79.2k views
0 votes
The marginal product of labor is how much an additional unit of labor affect:

a. profitability.
b. output.
c. dollar revenue.
d. unit costs.

1 Answer

7 votes

Final answer:

The correct answer is option b. The marginal product of labor affects output, as it measures the additional output produced by the introduction of one more unit of labor. Consequently, for a student's question, the correct answer is b. output. This concept helps firms in perfectly competitive markets decide on the profit-maximizing level of employment.

Step-by-step explanation:

The marginal product of labor refers to the additional output a firm produces by adding one more unit of labor to its production process, assuming all workers are homogeneous with similar backgrounds, skills, and levels of effort.

In the context of a perfectly competitive labor market, this concept is crucial for understanding how firms make employment decisions.
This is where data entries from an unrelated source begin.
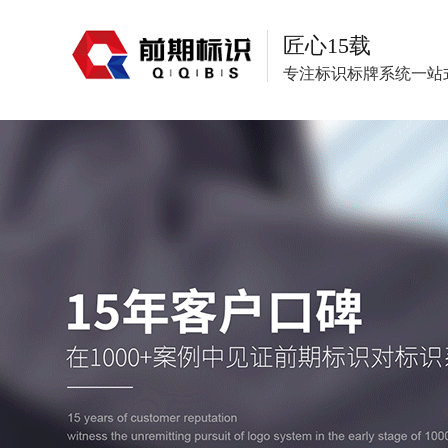
匠心15载
专注标识标牌系统一站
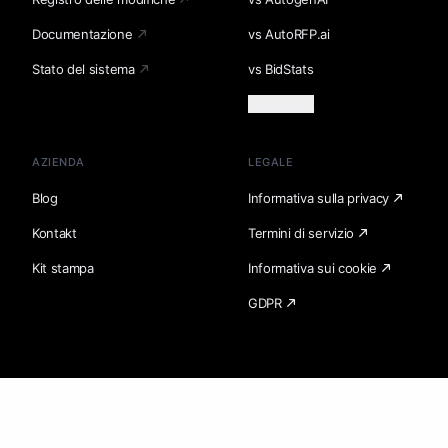
Documentazione
vs AutoRFP.ai
Stato del sistema
vs BidStats
Carica altro
AZIENDA
LEGALE
Blog
Informativa sulla privacy
Kontakt
Termini di servizio
Kit stampa
Informativa sui cookie
GDPR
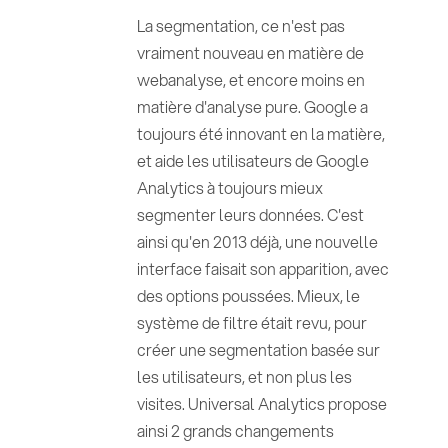
La segmentation, ce n'est pas
vraiment nouveau en matière de
webanalyse, et encore moins en
matière d'analyse pure. Google a
toujours été innovant en la matière,
et aide les utilisateurs de Google
Analytics à toujours mieux
segmenter leurs données. C'est
ainsi qu'en 2013 déjà, une nouvelle
interface faisait son apparition, avec
des options poussées. Mieux, le
système de filtre était revu, pour
créer une segmentation basée sur
les utilisateurs, et non plus les
visites. Universal Analytics propose
ainsi 2 grands changements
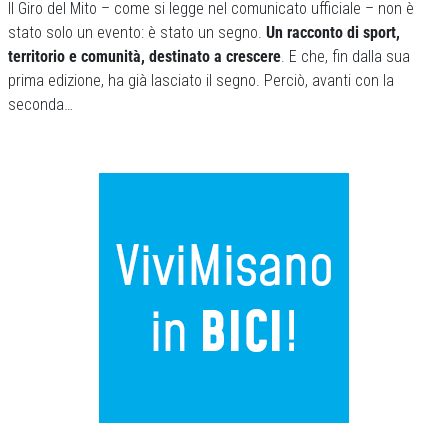
Il Giro del Mito – come si legge nel comunicato ufficiale – non è
stato solo un evento: è stato un segno.
Un racconto di sport,
territorio e comunità, destinato a crescere
. E che, fin dalla sua
prima edizione, ha già lasciato il segno. Perciò, avanti con la
seconda…
Previous
Next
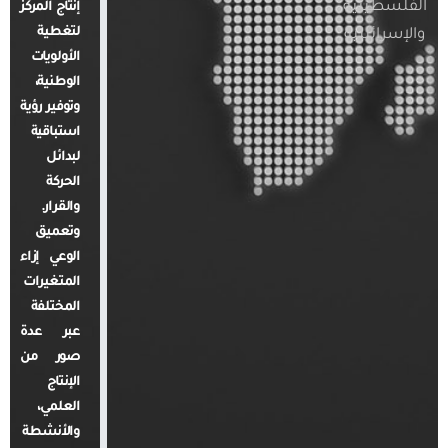
الفلسطينية
إنتاج المركز
لتغطية
والإسرائيلية
الأولويات
الوطنية،
وتوفير رؤية
استباقية
لبدائل
الحركة
والقرار.
وتعميق
الوعي إزاء
المتغيرات
المختلفة
عبر عدة
صور من
الإنتاج
العلمي،
والأنشطة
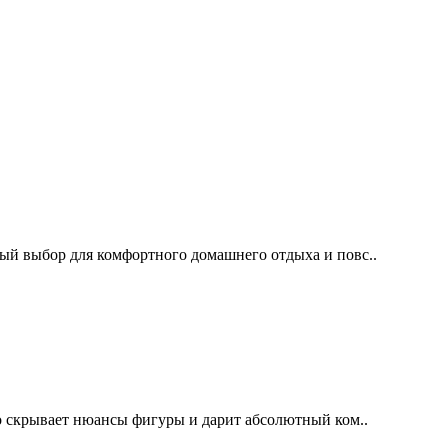
й выбор для комфортного домашнего отдыха и повс..
о скрывает нюансы фигуры и дарит абсолютный ком..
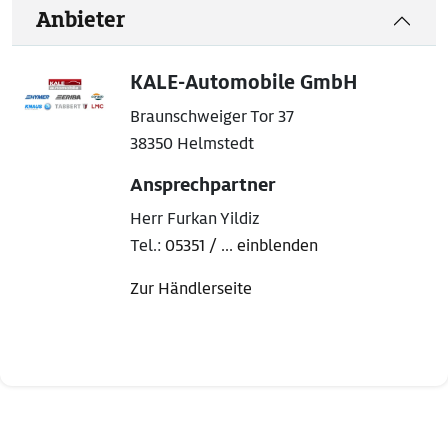
Anbieter
KALE-Automobile GmbH
Braunschweiger Tor 37
38350 Helmstedt
Ansprechpartner
Herr Furkan Yildiz
Tel.:
05351 / ... einblenden
Zur Händlerseite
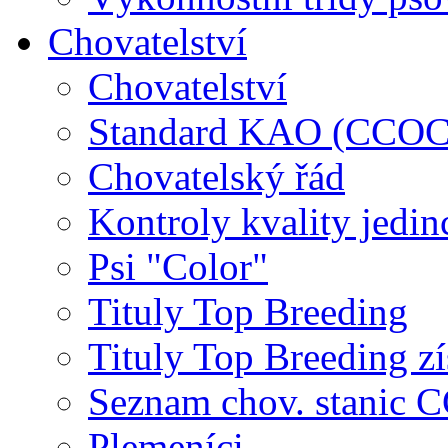
Chovatelství
Chovatelství
Standard KAO (CCOC
Chovatelský řád
Kontroly kvality jedin
Psi "Color"
Tituly Top Breeding
Tituly Top Breeding zí
Seznam chov. stanic
Plemeníci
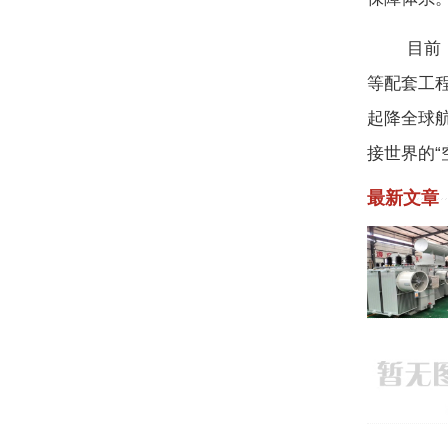
目前，厦
等配套工
起降全球
接世界的“
最新文章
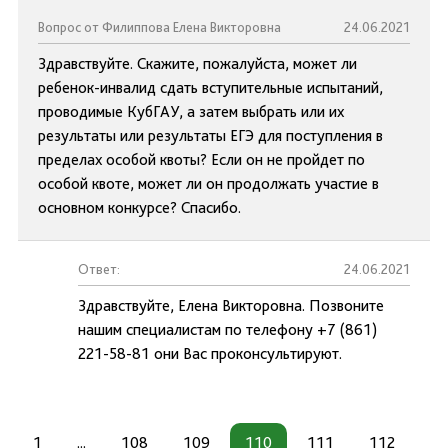
Вопрос от Филиппова Елена Викторовна
24.06.2021
Здравствуйте. Скажите, пожалуйста, может ли
ребенок-инвалид сдать вступительные испытаний,
проводимые КубГАУ, а затем выбрать или их
результаты или результаты ЕГЭ для поступления в
пределах особой квоты? Если он не пройдет по
особой квоте, может ли он продолжать участие в
основном конкурсе? Спасибо.
Ответ:
24.06.2021
Здравствуйте, Елена Викторовна. Позвоните
нашим специалистам по телефону +7 (861)
221-58-81 они Вас проконсультируют.
1
...
108
109
110
111
112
When a firm operates in a market where labor and output markets are perfectly competitive, the value of the marginal product is calculated by multiplying the marginal product of labor (MPL) by the firm's output price.

The answer to the student's question is b. output. This is because the marginal product of labor directly affects the amount of goods or services produced by the additional labor—that is, the output of the firm. The impact on profitability, dollar revenue, and unit costs are secondary effects that stem from changes in output.

For example, if the going market wage is $12 and the firm's marginal revenue product (MRP) equals the market wage at a certain level of labor, the firm will hire workers up to that level, achieving profit maximization. Therefore, understanding the value of the marginal product at each level of labor helps firms determine the optimal number of employees for maximizing profits within a competitive labor market.